Valuations Reflect Extreme Pessimism
According to reverse discounted cash flow estimates by JPMorgan, current stock prices suggest an exceptionally bleak outlook for the sector. At prevailing valuations:
- TCS is effectively valued on the assumption of roughly 4% revenue growth over the coming decade
- Infosys is priced for approximately 4% revenue growth
- HCLTech is valued for about 5.6% revenue growth
These projections fall well below the historical long-term growth range of 7–8% and imply a scenario where growth remains muted with no meaningful acceleration.
The brokerage noted that a decline exceeding 30% from current levels would likely require an extreme outcome in which companies experience zero terminal growth indefinitely. It described such assumptions as overly negative, particularly in light of emerging AI-related revenue streams and the potential for cyclical improvement.
Why AI May Actually Increase Demand for IT Services
The core argument presented by JPMorgan rests on a seemingly paradoxical idea: the rising use of artificial intelligence may actually increase the need for IT services rather than diminish it.
While tools such as advanced coding assistants can accelerate development and enable AI systems to generate more software, the report suggests it is unrealistic to assume these outputs will consistently meet enterprise-grade standards across all use cases or replicate the contextual expertise that IT services providers bring to complex organizational environments.

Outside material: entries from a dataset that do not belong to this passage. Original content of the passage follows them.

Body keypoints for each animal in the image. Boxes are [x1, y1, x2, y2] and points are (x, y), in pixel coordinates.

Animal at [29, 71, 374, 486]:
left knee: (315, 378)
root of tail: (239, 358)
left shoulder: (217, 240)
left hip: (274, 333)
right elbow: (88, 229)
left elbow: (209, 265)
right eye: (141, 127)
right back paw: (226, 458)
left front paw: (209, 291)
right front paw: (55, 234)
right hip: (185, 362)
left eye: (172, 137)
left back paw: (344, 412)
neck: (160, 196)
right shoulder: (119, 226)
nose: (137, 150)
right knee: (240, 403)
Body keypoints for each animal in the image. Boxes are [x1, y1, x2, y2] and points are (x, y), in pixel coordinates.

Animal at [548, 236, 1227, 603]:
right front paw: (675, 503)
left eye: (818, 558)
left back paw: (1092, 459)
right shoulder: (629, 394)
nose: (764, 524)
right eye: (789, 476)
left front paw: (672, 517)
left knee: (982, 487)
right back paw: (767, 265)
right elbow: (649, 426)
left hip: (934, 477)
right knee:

The report identifies several potential new areas of work that AI could create:
- Modernizing decades-old legacy systems previously too expensive to overhaul
- Building customized AI-driven versions of SaaS platforms if replacements become necessary
- Deploying AI agents for operational functions
- Strengthening AI governance and reliability frameworks
- Integrating AI into physical systems
"We expect net new areas of work including addressing multi-decadal tech debt but modernising legacy code (previously too expensive), rewriting custom agentic versions of SaaS (if SaaS has to be replaced), AI agents for Ops, AI trust and reliability services, physical AI integration to name a few," says JPMorgan in its report.
Limited Downside Risk Despite Current Pessimism
With the sector now trading at multiples typically associated with periods of severe market stress, JPMorgan believes downside risks may be limited even under conservative assumptions. The analysis indicates that even if the sector's recent period of low single-digit expansion were to persist permanently, downside risk would be limited to around 10% – a scenario that does not appear to justify the scale of recent selling pressure.

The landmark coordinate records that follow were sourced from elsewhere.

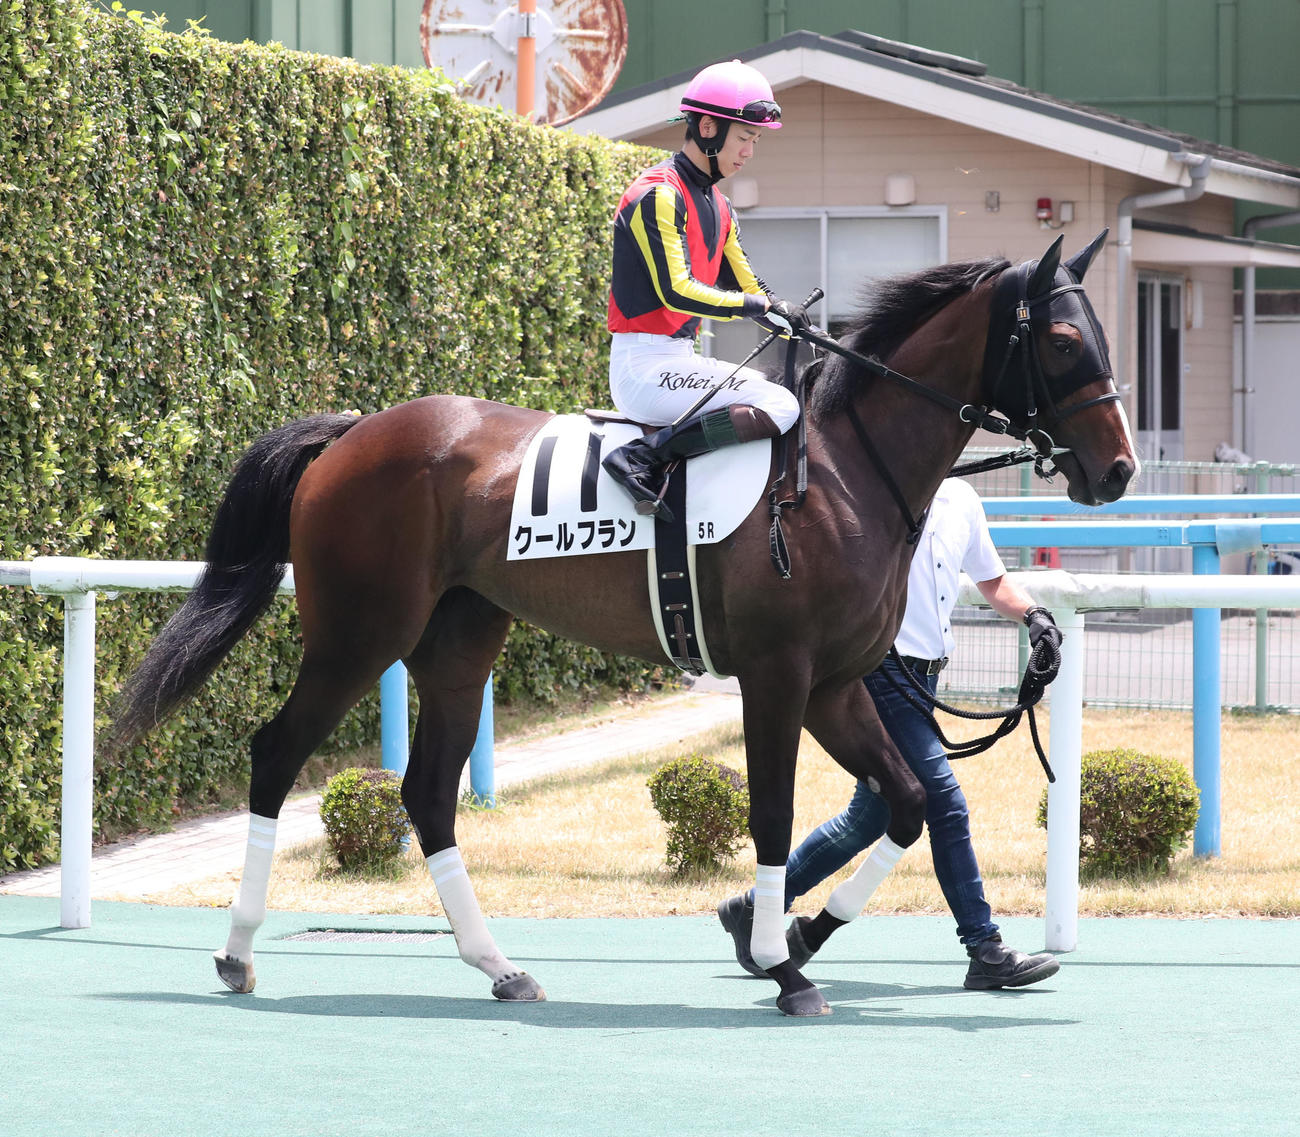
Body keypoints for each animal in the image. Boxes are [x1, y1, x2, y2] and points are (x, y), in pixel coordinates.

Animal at [104, 230, 1137, 1017]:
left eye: (1101, 334)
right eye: (1060, 339)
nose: (1118, 470)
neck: (847, 472)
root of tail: (353, 432)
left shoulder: (839, 685)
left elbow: (911, 803)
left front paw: (798, 934)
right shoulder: (779, 676)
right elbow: (773, 815)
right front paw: (782, 962)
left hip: (458, 642)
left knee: (429, 795)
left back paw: (500, 966)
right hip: (360, 634)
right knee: (277, 751)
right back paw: (239, 951)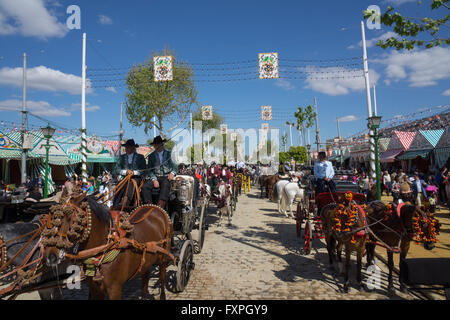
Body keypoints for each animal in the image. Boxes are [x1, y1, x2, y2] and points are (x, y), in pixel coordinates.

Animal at [40, 192, 174, 300]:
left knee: (162, 276)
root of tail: (153, 207)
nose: (50, 257)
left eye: (70, 217)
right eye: (51, 218)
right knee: (145, 276)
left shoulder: (115, 289)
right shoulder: (95, 290)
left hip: (163, 256)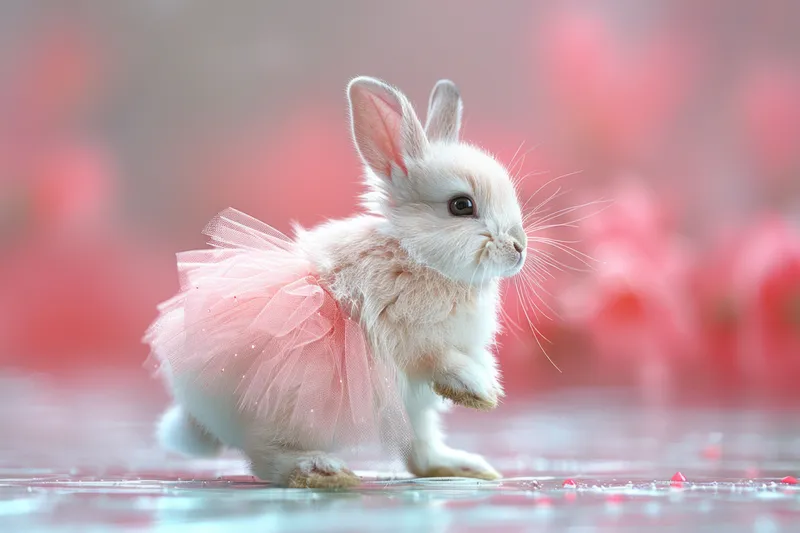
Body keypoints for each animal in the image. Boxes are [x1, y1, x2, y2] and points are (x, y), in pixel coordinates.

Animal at [144, 76, 528, 488]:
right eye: (461, 205)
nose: (520, 248)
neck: (417, 255)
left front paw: (488, 391)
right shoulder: (407, 338)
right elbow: (440, 360)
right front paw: (480, 390)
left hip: (409, 412)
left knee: (420, 452)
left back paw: (466, 467)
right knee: (266, 457)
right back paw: (321, 470)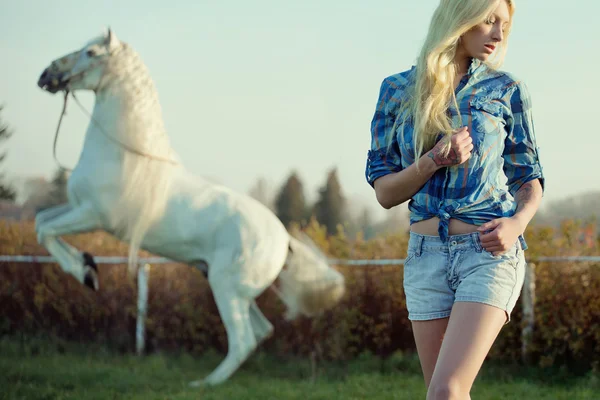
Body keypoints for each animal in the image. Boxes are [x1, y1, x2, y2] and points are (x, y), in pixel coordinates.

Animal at [36, 27, 346, 384]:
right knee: (260, 331)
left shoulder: (93, 215)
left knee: (243, 340)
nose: (46, 76)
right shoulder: (76, 207)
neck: (121, 154)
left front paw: (86, 273)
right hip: (233, 290)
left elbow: (45, 232)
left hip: (227, 288)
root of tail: (284, 239)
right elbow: (40, 221)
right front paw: (87, 266)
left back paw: (204, 384)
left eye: (90, 53)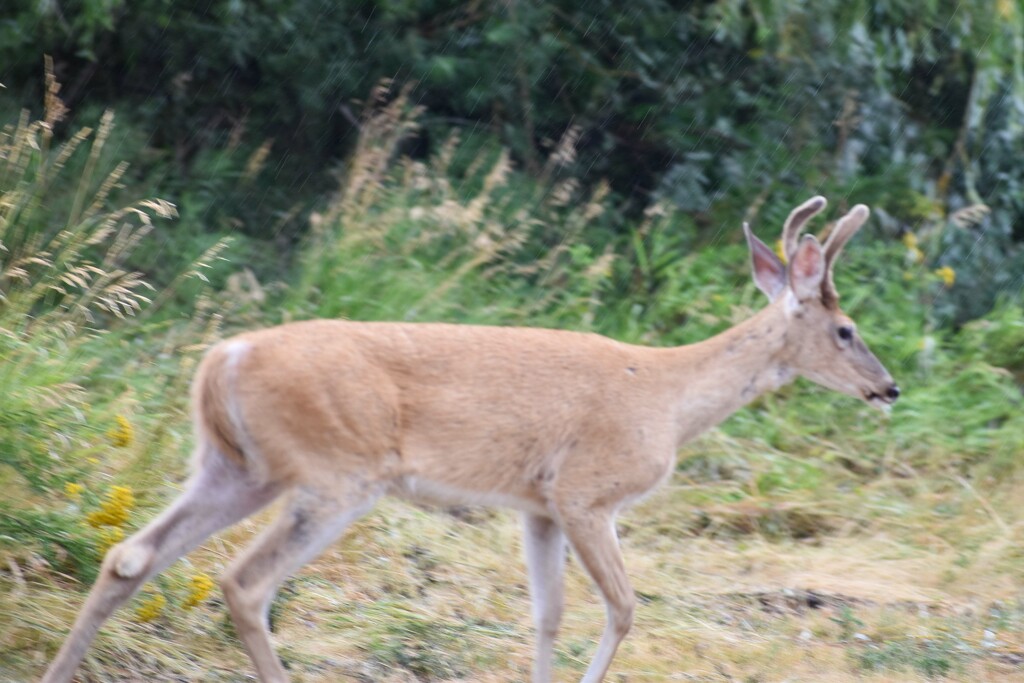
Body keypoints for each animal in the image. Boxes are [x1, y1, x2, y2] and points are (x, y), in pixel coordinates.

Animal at [44, 196, 901, 683]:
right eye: (847, 329)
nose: (889, 387)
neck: (666, 394)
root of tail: (224, 357)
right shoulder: (587, 491)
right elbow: (624, 608)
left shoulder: (538, 504)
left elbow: (548, 613)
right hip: (337, 472)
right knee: (245, 583)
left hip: (234, 466)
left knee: (130, 555)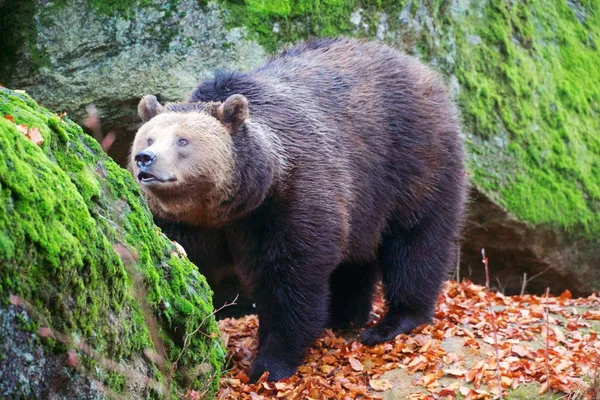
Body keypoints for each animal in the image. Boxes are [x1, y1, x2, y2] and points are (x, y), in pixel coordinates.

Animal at [130, 39, 468, 382]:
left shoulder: (290, 197)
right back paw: (344, 315)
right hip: (364, 203)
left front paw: (269, 364)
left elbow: (289, 279)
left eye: (182, 141)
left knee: (416, 239)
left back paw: (393, 322)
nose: (145, 159)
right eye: (148, 137)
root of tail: (419, 68)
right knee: (355, 261)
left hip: (412, 160)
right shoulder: (183, 223)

The brokerage's scenario-based assessment indicates that while bearish outcomes remain possible, the extent of further decline appears contained, whereas even a modest improvement in growth could result in meaningful upside from current levels.

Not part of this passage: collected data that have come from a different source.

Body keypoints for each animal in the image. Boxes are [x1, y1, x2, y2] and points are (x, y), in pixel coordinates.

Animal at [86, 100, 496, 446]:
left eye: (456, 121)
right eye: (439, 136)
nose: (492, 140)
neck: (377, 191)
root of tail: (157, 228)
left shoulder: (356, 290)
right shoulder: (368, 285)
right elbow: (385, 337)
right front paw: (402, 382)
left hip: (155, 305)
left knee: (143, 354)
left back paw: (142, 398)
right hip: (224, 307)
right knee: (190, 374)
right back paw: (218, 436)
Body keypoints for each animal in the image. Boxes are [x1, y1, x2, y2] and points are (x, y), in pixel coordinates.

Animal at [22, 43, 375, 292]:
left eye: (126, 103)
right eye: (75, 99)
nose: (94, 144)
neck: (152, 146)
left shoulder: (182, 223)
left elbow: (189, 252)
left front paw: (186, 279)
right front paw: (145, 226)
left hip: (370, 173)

Current free cash flow and dividend yields indicate deep value, reaching levels historically associated with periods of extreme market stress such as the global financial crisis and the pandemic. The firm recommends a barbell investment approach focused on large-cap value plays while acknowledging that, in the near term, it is difficult to precisely measure or counter concerns around AI-driven disruption.